There is a helper function for this purpose,
pygeode.formats.multifile.check_multi()
.
Saving to files¶
In contrast to reading files, saving PyGeode variables and datasets to disk is
typically a much simpler operation, and we’ve seen examples of this already in
a couple places in this tutorial. The save()
method takes a filename and
either a single Var
object, or a Dataset
object (in fact it
uses the helper function asdataset()
which recognizes various other
kinds of collections of variables as well). As with reading files, writing to
NetCDF files is the best supported option. By default, PyGeode writes NetCDF
version 3 format files for greater compatibility, but this version has a number
of limitations, including a maximum file size. Alternatively, version 4 format
files can be written by specifying
In [30]: pyg.save('sample_data/file_v4.nc', t1, version=4)

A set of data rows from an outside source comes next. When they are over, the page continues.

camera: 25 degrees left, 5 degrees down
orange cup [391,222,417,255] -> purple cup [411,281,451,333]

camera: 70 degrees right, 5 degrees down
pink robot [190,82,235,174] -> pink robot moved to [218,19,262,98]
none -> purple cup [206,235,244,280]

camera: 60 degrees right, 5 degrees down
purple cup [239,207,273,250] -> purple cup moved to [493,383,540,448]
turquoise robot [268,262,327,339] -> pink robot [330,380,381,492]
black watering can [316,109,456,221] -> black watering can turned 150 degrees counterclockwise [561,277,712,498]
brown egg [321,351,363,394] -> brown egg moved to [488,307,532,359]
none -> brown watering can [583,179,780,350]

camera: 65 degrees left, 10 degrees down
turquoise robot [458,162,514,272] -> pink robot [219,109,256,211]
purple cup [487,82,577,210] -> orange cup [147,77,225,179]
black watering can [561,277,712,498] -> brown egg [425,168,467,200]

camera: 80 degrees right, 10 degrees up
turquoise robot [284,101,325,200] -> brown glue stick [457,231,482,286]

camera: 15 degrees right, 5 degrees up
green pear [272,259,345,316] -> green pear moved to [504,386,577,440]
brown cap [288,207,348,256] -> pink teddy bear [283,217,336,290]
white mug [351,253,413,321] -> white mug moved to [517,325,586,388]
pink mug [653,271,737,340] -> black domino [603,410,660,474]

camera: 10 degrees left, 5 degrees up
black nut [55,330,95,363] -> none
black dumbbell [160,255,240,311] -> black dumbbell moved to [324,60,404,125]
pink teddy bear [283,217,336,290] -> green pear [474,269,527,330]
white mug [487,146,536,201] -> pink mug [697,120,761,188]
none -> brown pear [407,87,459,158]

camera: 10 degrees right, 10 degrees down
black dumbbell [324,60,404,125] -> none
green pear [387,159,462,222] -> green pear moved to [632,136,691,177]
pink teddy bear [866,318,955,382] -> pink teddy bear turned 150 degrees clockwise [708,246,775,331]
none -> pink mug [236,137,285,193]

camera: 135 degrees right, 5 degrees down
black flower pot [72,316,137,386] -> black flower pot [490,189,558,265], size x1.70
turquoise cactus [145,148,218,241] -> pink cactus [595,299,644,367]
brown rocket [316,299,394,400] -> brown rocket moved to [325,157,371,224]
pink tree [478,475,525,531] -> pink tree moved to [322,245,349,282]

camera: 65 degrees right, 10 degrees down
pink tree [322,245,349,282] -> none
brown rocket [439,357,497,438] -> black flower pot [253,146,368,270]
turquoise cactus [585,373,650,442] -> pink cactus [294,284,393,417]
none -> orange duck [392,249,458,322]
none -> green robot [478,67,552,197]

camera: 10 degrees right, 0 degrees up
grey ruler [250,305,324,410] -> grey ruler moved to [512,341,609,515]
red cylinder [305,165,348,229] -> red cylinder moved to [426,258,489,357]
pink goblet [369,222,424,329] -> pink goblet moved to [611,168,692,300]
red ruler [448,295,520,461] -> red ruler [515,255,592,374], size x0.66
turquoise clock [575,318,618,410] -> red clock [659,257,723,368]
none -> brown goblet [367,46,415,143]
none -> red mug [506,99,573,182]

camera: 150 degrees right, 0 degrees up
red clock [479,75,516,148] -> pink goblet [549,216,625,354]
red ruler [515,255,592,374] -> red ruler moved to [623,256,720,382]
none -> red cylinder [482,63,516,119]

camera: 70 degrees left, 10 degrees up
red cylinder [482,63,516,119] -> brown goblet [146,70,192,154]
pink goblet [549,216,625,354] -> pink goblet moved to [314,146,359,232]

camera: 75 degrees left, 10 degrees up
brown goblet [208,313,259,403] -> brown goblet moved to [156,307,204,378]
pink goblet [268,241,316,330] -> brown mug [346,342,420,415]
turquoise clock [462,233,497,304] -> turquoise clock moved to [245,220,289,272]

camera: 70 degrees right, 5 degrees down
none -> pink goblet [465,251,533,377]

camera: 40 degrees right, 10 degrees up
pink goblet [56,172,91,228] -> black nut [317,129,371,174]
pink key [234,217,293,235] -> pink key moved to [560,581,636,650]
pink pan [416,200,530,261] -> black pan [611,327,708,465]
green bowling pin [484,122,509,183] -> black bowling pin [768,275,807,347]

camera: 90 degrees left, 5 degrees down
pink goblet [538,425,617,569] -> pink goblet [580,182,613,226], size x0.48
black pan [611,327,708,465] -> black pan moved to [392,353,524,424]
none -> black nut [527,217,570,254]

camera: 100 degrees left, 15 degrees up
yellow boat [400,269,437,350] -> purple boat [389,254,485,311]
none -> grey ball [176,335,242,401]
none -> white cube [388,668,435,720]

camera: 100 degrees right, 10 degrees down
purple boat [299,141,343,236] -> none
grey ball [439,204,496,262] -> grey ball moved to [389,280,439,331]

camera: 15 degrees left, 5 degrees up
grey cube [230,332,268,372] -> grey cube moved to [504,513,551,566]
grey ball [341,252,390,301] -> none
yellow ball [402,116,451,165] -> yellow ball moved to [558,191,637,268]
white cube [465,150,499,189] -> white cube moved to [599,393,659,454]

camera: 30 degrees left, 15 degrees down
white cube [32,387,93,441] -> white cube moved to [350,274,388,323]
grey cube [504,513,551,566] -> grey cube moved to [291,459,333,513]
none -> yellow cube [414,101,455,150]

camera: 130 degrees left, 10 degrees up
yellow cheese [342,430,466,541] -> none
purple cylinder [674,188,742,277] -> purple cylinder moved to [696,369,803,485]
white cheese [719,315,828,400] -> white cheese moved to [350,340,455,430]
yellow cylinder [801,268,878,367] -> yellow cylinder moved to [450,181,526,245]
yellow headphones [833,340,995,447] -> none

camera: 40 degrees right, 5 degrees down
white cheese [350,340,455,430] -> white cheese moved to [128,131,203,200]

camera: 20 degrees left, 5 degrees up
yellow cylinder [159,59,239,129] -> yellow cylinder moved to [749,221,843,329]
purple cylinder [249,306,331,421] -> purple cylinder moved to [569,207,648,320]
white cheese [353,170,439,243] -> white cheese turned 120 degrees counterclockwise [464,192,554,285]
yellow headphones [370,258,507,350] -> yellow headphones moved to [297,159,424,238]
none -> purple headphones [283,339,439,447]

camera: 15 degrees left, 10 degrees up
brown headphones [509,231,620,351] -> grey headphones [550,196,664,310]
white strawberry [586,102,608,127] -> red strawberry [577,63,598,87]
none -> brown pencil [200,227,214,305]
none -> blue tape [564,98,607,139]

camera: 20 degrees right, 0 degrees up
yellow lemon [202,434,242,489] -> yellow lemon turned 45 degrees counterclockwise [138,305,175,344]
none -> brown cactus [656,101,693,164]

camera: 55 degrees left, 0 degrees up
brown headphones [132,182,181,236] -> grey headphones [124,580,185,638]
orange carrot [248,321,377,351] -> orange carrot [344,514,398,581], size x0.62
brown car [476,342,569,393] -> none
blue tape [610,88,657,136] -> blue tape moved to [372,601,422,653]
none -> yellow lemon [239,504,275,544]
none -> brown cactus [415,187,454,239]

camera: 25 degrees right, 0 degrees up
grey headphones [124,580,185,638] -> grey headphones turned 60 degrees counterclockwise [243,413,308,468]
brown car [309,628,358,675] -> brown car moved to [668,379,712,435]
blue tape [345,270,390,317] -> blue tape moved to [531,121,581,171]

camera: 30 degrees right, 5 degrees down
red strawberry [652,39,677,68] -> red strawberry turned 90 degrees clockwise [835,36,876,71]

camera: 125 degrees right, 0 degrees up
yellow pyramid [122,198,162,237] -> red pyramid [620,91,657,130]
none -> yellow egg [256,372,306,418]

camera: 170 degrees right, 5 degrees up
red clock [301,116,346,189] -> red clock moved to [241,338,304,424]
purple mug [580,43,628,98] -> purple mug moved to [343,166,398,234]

which permits larger files to be written. There are several other options,
including built-in compression (this is a feature of the NetCDF 4 library), and
packing, which can be done in any format. See save()
for details.
If you have a large dataset you wish to write out in multiple files, you can simply select the subset you wish before saving the variable or dataset to disk.